Pointe Noire : 50. 000 emplois détruits en un an

Pointe Noire : 50. 000 emplois détruits en un an

C’est un véritable drame social. 50.000 emplois ont été détruits en 2016 à Pointe-Noire, la capitale économique du Congo qui compte 715.334 habitants. Un choc terrible pour le pays qui avait presque tout misé sur l'or noir.

Les entreprises du secteur pétrolier on réduit la voilure. Leurs sous-traitants ont fermé les uns après les autres. Et l’Etat congolais, dépendant du pétrole, s'est retrouvé à court d'argent et a dû stopper net sa politique de grands travaux.

De façon directe, la baisse d'activité du secteur pétrolier a mis sur le carreau de nombreux travailleurs notamment dans les sociétés de sous traitance et d'intérim. L'effet domino a aussi des répercutions sur les autres secteurs de l'économie congolaise.

Résultat, des pans entiers de l'économie ont été ravagés à Pointe Noire.

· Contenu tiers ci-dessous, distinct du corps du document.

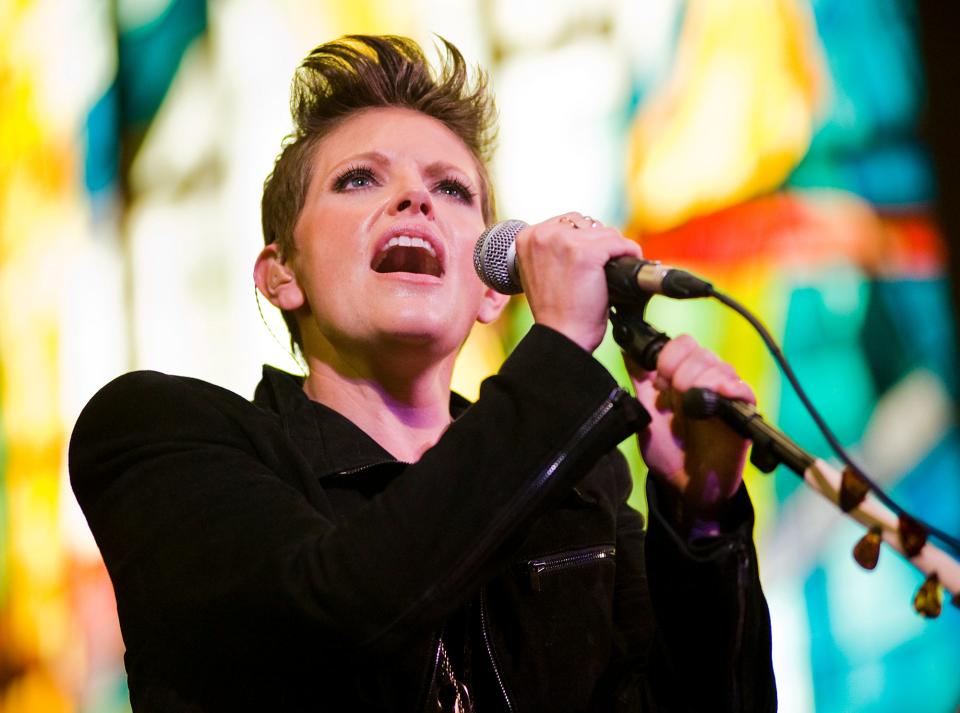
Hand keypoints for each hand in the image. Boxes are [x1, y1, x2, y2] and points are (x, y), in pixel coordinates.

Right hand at [515, 213, 642, 352]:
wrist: (561, 337)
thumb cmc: (555, 312)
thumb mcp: (542, 272)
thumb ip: (553, 250)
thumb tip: (584, 235)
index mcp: (527, 237)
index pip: (567, 223)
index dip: (583, 241)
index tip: (588, 263)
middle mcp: (543, 234)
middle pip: (586, 224)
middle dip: (598, 244)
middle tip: (600, 271)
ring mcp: (565, 241)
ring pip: (605, 233)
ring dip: (613, 252)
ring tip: (610, 274)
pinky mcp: (588, 252)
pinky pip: (620, 244)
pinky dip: (629, 255)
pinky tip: (625, 273)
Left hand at [625, 335, 754, 522]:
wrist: (687, 485)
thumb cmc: (669, 450)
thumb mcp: (646, 410)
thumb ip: (639, 379)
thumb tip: (626, 349)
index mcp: (684, 376)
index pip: (683, 344)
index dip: (668, 356)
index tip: (658, 380)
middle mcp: (706, 381)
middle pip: (701, 352)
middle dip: (681, 369)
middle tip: (671, 392)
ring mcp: (725, 395)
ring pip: (719, 367)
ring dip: (700, 379)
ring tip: (690, 404)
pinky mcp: (743, 412)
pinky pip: (743, 389)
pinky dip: (730, 388)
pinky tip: (718, 394)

Les secteurs du bâtiment et des travaux publics et des para-pétroliers font partie des plus affectés par la crise. Ils ont enregistré des taux de dégradation de la situation les plus élevés du fait de l’impact direct de la baisse des cours du pétrole ou de la dette publique intérieure.

À en croire Unicongo, les sociétés forestières ne sont pas épargnées par les méfaits de la crise. Si leur chiffre d’affaires est demeuré stable entre 2014 et 2015, il a cependant chuté de 15% au premier semestre de 2016.

On rappelle que le Congo dispose de nombreux atouts qui peuvent lui permettre de devenir l’une des locomotives économiques de la sous-région : une population relativement faible (4,1 millions d’habitants), un taux de croissance de l’ordre de 3%, une densité de population de 11 habitants au km2, un niveau d’urbanisation assez élevé (65% de la population est concentrée dans les centres urbains). Il dispose de terres en quantité suffisante (dix millions d’hectares), d’un réseau hydrographique très développé, d’un climat favorable à l’agriculture, de forêts (qui couvrent près de 22 millions d’hectares) et de ressources pétrolières et minières.

Ajoutons à cela une stabilité politique reconquise et la réduction de sa dette par l’atteinte du point d’achèvement au titre de l’Initiative PPTE (pays pauvres très endettés). Le Congo est donc l’un des pays qui doit faire la différence en Afrique parce qu’il dispose de tous les atouts pour lui permettre d’avancer.

Outre ces atouts incontestables, l’indice de perception de la corruption de Transparency International montre que le Congo (qui obtient un score très bas) a encore beaucoup de chemin à faire en matière de lutte contre la corruption.

Le climat des affaires devra également être amélioré. Il faut par exemple 160 jours pour créer une entreprise au Congo, alors que cela ne prend que trois jours dans d’autres pays. Ce genre d’indicateurs doit radicalement changer pour permettre au pays de remonter dans le classement Doing Business.

La prépondérance de l’industrie pétrolière rend le pays particulièrement vulnérable à une chute des cours du pétrole. De plus, il s’agit d’un secteur capitalistique qui ne crée pas beaucoup d’emplois, le pétrole étant une activité offshore qui a très peu de liens avec l’économie locale.

Le Congo qui ambitionne de devenir un pays émergent à l’horizon 2025 doit donc diversifier son économie s’il veut lutter efficacement contre la pauvreté car des secteurs comme l’agriculture (y compris l’agro-alimentaire) sont créateurs d’emplois.